Die Handlung lebt davon, dass man ständig rätselt, in welche Richtung diese verlaufen wird und was sich hinter der mysteriösen Fassade von David verbirgt. Dazu trägt vor allem das bereits erwähnte fantastische Schauspiel von Hauptdarsteller Dan Stevens bei, der mit seiner sympathischen, kühlen und gleichzeitig rätselhaften Art ein wenig an die Ausstrahlung eines Ryan Gosling erinnert und hier neben dem ansonsten ebenfalls gut gewählen Cast deutlich hervorsticht. 

Die Auflösung, die gegen Ende geliefert wird, ist allerdings nicht allzu originell und überzeugend. Die Schockwirkung und Wucht, die der Streifen aber im letzten Drittel dadurch entfaltet, dürfte viele Zuschauer kalt erwischen sowie für verwunderte Reaktionen sorgen und ist deshalb überraschend wie beeindruckend zugleich. "The Guest" von Regisseur Adam Wingard und Drehbuchautor Simon Barrett ist ein Action-Thriller der außergewöhnlicheren Sorte. Auch wenn am Ende nicht alles zu 100% stimmig zusammengeführt wird und einige Ungereimtheiten übrig bleiben, ist der Streifen aufgrund der stimmigen Inszenierung mitsamt tollem Soundtrack, einigen überraschenden Einbrüchen und dem fantastischen Schauspiel von Dan Stevens unbedingt sehenswert.

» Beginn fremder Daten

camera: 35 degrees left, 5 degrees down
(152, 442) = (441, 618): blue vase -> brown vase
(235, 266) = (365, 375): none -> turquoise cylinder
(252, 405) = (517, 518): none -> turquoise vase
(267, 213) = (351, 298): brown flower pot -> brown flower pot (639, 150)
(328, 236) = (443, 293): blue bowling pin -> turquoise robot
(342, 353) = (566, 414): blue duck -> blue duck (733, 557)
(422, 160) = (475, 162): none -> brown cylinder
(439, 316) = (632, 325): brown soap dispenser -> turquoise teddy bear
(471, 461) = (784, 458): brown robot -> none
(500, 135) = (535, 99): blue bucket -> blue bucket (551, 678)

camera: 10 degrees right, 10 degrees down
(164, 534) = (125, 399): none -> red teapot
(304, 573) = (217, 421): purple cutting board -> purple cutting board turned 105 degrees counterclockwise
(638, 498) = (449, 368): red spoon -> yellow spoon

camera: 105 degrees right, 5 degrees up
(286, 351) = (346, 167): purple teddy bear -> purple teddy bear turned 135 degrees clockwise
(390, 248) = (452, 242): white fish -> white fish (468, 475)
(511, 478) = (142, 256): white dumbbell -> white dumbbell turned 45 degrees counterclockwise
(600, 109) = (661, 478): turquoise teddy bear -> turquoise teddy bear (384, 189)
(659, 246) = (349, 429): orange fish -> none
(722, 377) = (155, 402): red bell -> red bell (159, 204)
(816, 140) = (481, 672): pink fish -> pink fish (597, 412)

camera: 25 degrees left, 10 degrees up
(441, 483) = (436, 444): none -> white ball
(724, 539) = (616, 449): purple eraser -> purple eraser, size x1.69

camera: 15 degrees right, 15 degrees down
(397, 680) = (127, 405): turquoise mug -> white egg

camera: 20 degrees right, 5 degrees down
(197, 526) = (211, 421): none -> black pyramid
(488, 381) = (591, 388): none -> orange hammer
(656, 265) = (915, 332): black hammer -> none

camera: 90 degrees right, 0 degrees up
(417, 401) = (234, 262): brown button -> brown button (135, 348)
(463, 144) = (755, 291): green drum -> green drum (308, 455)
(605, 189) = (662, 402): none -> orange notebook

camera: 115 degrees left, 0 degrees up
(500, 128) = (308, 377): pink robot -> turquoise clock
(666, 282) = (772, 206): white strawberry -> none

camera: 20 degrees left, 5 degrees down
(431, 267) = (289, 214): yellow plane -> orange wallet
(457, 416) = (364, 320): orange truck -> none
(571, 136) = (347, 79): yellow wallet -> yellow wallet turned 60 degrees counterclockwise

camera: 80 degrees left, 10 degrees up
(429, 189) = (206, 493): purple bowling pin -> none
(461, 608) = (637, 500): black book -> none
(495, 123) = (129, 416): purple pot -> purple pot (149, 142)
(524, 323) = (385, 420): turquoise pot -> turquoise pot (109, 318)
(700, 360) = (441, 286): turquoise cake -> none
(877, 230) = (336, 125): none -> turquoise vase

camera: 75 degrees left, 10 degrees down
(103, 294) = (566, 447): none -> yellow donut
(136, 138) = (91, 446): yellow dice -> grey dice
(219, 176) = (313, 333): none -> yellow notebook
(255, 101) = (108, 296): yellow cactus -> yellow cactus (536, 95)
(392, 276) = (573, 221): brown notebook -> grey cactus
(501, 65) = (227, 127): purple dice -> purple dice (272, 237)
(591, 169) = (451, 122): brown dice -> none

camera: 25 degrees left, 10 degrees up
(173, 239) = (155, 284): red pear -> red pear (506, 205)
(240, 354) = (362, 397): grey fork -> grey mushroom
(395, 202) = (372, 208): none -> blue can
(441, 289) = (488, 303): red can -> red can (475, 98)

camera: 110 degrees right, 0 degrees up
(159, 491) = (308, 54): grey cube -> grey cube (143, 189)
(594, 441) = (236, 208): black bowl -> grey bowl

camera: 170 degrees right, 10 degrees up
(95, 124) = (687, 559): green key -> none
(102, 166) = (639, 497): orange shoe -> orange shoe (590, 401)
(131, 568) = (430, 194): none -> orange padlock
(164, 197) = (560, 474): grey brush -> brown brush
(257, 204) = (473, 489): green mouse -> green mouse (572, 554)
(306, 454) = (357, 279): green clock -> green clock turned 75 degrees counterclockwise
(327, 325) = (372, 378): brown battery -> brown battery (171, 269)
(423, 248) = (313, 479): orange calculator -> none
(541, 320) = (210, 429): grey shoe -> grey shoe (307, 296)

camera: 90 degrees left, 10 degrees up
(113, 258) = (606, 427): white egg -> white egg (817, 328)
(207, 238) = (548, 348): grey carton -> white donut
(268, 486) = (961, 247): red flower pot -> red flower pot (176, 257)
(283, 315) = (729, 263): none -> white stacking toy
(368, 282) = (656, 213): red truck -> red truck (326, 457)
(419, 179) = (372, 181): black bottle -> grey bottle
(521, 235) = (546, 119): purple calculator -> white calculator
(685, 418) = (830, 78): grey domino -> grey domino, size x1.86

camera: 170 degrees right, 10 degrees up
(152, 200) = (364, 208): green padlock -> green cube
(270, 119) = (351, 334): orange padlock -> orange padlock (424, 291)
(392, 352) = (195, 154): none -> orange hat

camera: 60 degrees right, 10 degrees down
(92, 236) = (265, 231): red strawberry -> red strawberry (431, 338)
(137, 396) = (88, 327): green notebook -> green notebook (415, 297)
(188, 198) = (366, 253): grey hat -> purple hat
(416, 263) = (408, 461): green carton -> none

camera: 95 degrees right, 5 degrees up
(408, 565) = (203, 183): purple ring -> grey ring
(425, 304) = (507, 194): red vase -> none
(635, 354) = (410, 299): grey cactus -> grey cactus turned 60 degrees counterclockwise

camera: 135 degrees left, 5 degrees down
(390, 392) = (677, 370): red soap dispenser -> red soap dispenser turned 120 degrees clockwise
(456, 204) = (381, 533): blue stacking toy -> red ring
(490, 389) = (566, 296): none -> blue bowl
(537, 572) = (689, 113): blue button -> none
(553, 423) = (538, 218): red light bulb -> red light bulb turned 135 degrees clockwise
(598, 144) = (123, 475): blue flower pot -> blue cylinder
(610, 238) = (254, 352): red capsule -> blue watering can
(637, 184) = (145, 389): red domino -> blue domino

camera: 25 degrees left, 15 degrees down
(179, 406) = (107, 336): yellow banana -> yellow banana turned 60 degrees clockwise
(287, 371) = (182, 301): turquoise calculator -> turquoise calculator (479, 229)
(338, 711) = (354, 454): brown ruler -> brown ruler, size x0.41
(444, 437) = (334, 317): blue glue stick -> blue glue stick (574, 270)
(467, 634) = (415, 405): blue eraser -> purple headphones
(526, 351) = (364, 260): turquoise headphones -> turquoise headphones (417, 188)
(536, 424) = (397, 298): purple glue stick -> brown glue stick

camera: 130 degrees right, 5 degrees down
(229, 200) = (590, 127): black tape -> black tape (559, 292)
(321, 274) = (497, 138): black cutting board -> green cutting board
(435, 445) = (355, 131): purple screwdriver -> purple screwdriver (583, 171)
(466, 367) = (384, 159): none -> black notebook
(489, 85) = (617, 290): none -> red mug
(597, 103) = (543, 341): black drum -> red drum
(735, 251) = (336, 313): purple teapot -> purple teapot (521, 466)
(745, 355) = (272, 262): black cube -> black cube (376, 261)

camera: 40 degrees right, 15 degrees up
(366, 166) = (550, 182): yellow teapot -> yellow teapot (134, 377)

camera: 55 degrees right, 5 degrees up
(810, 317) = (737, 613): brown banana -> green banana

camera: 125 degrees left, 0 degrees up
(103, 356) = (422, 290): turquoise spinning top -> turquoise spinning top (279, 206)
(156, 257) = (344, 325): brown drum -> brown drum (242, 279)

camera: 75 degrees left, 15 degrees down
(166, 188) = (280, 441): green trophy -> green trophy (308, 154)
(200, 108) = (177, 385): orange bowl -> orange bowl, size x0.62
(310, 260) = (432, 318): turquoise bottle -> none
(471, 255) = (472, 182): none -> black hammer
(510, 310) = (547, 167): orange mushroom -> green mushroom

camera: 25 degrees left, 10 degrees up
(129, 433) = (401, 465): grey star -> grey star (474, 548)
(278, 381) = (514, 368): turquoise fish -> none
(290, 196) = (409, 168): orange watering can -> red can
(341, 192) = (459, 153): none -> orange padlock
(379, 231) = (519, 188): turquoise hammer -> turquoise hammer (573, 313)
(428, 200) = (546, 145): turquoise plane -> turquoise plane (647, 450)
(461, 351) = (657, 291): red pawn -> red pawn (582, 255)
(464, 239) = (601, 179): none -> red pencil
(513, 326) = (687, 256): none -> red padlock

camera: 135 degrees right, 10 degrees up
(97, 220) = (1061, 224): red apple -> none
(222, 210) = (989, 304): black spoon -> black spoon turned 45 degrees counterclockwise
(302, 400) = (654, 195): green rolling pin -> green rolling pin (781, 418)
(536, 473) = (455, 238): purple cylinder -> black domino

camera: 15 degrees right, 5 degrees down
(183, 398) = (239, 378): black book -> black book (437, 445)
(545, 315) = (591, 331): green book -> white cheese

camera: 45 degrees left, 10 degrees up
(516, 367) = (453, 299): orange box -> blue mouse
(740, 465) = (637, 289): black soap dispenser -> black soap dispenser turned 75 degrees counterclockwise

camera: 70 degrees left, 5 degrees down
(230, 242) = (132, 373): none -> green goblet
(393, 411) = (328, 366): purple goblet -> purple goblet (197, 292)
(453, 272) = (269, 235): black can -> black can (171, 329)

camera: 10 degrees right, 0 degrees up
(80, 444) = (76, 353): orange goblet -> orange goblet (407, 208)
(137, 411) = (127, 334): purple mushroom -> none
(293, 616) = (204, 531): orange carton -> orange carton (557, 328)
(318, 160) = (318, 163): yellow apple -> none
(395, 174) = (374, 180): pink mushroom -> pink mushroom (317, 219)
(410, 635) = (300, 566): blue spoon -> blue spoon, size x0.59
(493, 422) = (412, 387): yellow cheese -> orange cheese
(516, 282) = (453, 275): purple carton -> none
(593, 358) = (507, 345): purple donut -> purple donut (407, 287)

Für den charismatischen Dan Stevens in der psychopathischen und titelgebenden Hauptrolle dürfte "The Guest" wohl das Sprungbrett für größere Filme sein - und das hätte er sich auch redlich verdient. "The Guest" ist ein ganz starker Genrestreifen, der ansprechend langsam in Fahrt kommt und ordentlich Stimmung aufbaut, um dann später hemmungslos drauflos zu wüten. Kompromisslos, blutig, etwas schwarzhumorig und sehr, sehr böse... klasse!